--- PASSAGE SHOWN ---
_ _ _ _

NBC Skips the Middleman As It Skitters To and Fro


ipvideo2.jpgThe online video business is a marketplace still in formation and it shows. Nobody knows just how to make money off web-delivered TV shows and a lot of scattered experiments are underway.

Nobody, it seems, is more scattered than NBC-Universal. Less than a month after it finally gave a name to its joint online video syndication venture, Hulu.com, NBC-U announced today it will offer content directly to viewers on a downloadable basis under a new service called NBC Direct. The programs, including hit "Heroes," will be available for one week after their initial airing and will have non-skippable ads embedded within them.

This move also comes less than one month after NBC announced it would stop selling commercial-free TV shows via Apple's iTunes and instead sell them via Amazon's Unbox service for the exact same price, $1.99/download.

So, in an effort to navigate the web video waters, NBC plans to syndicate content via Hulu.com, sell commercial free TV shows on Amazon.com and offer ad-supported downloads directly to consumers. Granted, these varied efforts each may reach a different kind of viewer with different kinds of content.

Still, it's kind of a mess, which is not surprising given that there is no magical business model for web video. Apple's iTunes, on the other hand, is not a mess.

iTunes serves today as the closest approximation to a widely known and utilized video middleman that exists on the Internet. In the old days, we would have called this middleman a TV "network."

Indeed, Jeff Gaspin, the president of NBC's digital division says that the NBC Direct experiment is a direct move to "eliminate the middleman." What remains to be seen is if Internet video shapes up to be a true direct-to-consumer business, at least in a big way, or whether after all the skittering to and fro, content providers will gravitate back to the web era's version of a TV network.

_ _ _ _

--- STUDY QUESTIONS ---
A) Reproduce the passage above on NBC's online video efforts word for word, between "ipvideo2.jpgThe online video" and "same price, $1.99/download.", inclusive.
B) Answer these questions using the passage above on NBC's online video efforts:
(i) How long after their initial airing will programs remain available on NBC Direct?
(ii) What per-download price is given for TV shows sold through Amazon's Unbox service?
(iii) Who is named as the president of NBC's digital division?

--- PROVIDED MATERIAL ---
_ _ _ _

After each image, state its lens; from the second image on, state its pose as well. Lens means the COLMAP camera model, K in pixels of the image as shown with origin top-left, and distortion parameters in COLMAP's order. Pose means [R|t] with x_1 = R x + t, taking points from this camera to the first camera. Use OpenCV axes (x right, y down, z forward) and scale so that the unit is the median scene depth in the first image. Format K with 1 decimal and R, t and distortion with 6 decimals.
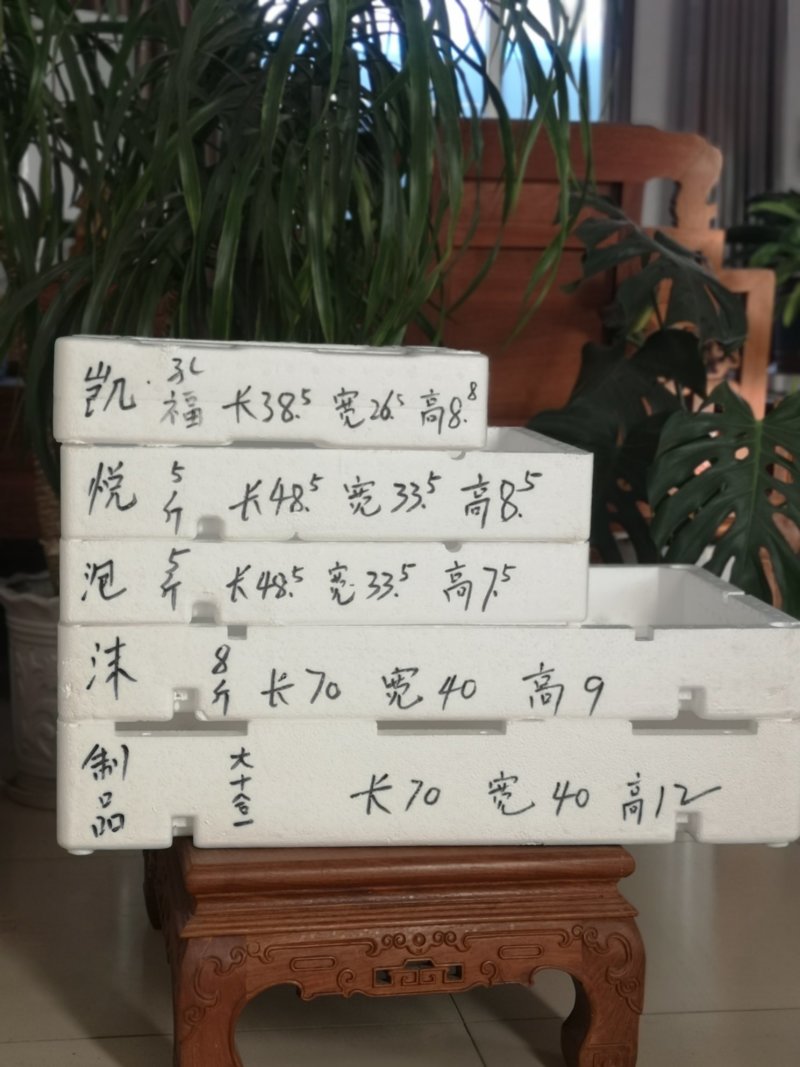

_ _ _ _

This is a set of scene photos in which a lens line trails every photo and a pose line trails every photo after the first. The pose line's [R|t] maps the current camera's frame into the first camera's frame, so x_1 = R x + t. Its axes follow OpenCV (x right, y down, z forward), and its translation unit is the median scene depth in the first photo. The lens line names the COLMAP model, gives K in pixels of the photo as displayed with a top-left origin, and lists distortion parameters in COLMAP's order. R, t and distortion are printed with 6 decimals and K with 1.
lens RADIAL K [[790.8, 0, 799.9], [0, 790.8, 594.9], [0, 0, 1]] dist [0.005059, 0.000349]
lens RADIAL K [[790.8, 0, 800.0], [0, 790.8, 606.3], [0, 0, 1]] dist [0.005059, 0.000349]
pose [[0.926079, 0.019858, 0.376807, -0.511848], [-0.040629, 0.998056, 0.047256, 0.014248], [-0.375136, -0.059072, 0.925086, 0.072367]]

_ _ _ _

--- TASK ANSWERS ---
A)
ipvideo2.jpgThe online video business is a marketplace still in formation and it shows. Nobody knows just how to make money off web-delivered TV shows and a lot of scattered experiments are underway.

Nobody, it seems, is more scattered than NBC-Universal. Less than a month after it finally gave a name to its joint online video syndication venture, Hulu.com, NBC-U announced today it will offer content directly to viewers on a downloadable basis under a new service called NBC Direct. The programs, including hit "Heroes," will be available for one week after their initial airing and will have non-skippable ads embedded within them.

This move also comes less than one month after NBC announced it would stop selling commercial-free TV shows via Apple's iTunes and instead sell them via Amazon's Unbox service for the exact same price, $1.99/download.

B)
(i) One week.
(ii) $1.99 per download.
(iii) Jeff Gaspin.